- _Orden de trabajo 1_: Reproduce del artículo sobre el sexting el tramo que va de "Según un nuevo" hasta "tuvieron mayor circulación.".
- _Orden de trabajo 2_: Según el artículo sobre el sexting, ¿por qué las fotos de las mujeres se difunden con más rapidez? Responde en una a tres oraciones.
- _Orden de trabajo 3_: Retoma el artículo sobre el sexting y continúalo a partir de la última oración.

- _Fragmento proporcionado_:
··········

El "sexting" es cosa de hombres

Según un nuevo estudio, ellos reenvían más mensajes con contenido sexual que las mujeres, por lo que las fotos de ellas se difunden con más rapidez
El mes pasado, agentes de orden público y administradores del sector educativo realizaron un esfuerzo para detener el sexting (la práctica de enviar mensajes de texto con contenido sexual) en un liceo de Cincinnati, Estados Unidos. Cientos de estudiantes eran sospechosos de estar distribuyendo fotos de sus compañeros desnudos en internet, a través de sus celulares. Solo 10 mujeres enfrentarán el castigo: aquellas cuyas fotos tuvieron mayor circulación.

Los oficiales pueden pensar que están rastreando el problema del sexting desde sus raíces, castigando a las chicas que se tomaron fotos y las enviaron en primera instancia. Pero en realidad están reforzando los estándares desiguales del mercado adolescente de selfies, o fotos de uno mismo, tomadas por uno mismo. En una escuela estadounisense tipo, existen tantos hombres posando para ese tipo de fotos, como mujeres levantándose la remera. Pero una vez que esas imágenes llegan al sistema de distribución del liceo, las fotos de ellas viajan más rápido.

··········

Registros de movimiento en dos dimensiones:
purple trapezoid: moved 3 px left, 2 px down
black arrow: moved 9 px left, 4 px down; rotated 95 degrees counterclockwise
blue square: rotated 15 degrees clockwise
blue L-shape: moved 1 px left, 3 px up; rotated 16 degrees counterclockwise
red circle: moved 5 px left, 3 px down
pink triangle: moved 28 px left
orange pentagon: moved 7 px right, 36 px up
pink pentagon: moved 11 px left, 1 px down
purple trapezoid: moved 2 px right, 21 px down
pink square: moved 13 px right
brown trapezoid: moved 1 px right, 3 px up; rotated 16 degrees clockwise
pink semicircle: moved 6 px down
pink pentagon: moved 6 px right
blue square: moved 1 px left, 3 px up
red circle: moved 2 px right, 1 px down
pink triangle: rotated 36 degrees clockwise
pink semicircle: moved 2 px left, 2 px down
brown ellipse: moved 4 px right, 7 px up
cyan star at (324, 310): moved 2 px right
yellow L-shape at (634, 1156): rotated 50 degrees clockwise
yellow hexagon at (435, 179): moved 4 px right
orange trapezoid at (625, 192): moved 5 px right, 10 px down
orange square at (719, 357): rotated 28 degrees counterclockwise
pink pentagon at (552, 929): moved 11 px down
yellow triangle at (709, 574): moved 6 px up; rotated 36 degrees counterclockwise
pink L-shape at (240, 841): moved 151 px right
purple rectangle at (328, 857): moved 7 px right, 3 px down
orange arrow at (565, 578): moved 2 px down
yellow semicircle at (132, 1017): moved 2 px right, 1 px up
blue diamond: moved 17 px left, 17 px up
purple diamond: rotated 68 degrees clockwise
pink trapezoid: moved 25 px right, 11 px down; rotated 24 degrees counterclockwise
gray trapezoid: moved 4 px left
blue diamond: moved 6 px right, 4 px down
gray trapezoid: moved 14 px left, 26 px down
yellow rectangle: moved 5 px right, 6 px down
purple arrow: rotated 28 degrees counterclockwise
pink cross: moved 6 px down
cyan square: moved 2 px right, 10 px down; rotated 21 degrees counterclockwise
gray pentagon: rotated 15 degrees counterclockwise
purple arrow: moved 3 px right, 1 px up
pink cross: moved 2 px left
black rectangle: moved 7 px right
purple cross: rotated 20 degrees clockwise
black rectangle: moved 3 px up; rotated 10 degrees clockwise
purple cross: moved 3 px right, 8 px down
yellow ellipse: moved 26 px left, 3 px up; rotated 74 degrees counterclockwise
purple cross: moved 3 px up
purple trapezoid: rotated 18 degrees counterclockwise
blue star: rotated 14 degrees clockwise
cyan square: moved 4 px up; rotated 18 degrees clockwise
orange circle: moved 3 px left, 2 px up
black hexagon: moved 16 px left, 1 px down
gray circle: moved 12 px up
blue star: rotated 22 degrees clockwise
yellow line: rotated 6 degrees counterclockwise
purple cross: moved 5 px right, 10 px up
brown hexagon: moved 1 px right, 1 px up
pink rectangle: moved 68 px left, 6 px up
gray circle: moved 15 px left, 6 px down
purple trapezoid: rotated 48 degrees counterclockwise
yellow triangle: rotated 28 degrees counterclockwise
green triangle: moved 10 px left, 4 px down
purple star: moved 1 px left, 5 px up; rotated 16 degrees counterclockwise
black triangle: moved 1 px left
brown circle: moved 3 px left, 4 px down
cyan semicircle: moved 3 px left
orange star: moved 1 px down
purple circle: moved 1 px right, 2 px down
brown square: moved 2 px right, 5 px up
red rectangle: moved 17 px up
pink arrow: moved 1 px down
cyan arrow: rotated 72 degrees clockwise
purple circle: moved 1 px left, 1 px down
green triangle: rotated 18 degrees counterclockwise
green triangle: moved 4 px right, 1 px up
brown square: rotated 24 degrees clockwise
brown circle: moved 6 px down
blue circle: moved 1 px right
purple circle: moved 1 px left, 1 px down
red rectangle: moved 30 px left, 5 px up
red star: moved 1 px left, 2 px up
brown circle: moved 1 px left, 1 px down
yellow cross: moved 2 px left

··········

- _Resultado 1_:
Según un nuevo estudio, ellos reenvían más mensajes con contenido sexual que las mujeres, por lo que las fotos de ellas se difunden con más rapidez
El mes pasado, agentes de orden público y administradores del sector educativo realizaron un esfuerzo para detener el sexting (la práctica de enviar mensajes de texto con contenido sexual) en un liceo de Cincinnati, Estados Unidos. Cientos de estudiantes eran sospechosos de estar distribuyendo fotos de sus compañeros desnudos en internet, a través de sus celulares. Solo 10 mujeres enfrentarán el castigo: aquellas cuyas fotos tuvieron mayor circulación.

- _Resultado 2_: Porque, según un nuevo estudio, los hombres reenvían más mensajes con contenido sexual que las mujeres.

- _Resultado 3_:
Un nuevo estudio, publicado en Cyberpsychology, Behavior, and Social Networking, arroja luz sobre esa dinámica. Los investigadores entrevistaron a 1.000 estudiantes negros y latinos de décimo grado, en una secundaria al sureste de Texas, sobre sus hábitos de sexting. Entre los adolescentes negros, 27% de las mujeres y 23% de los hombres dijeron haberse tomado una foto desnudos y haberla enviado. Entre los adolescentes latinos, 20% de las hombres y 17% de las mujeres habían hecho lo mismo. Por lo que los selfies en este distrito se encuentran divididos en líneas de género. Y a pesar de que este estudio se enfocó en minorías de adolescentes, los investigadores dijeron que sus cifras respecto al sexting se alienaba con las tasas registradas entre “estudiantes blancos de instituciones privadas”, así como los de otros grupos minoritarios más diversos.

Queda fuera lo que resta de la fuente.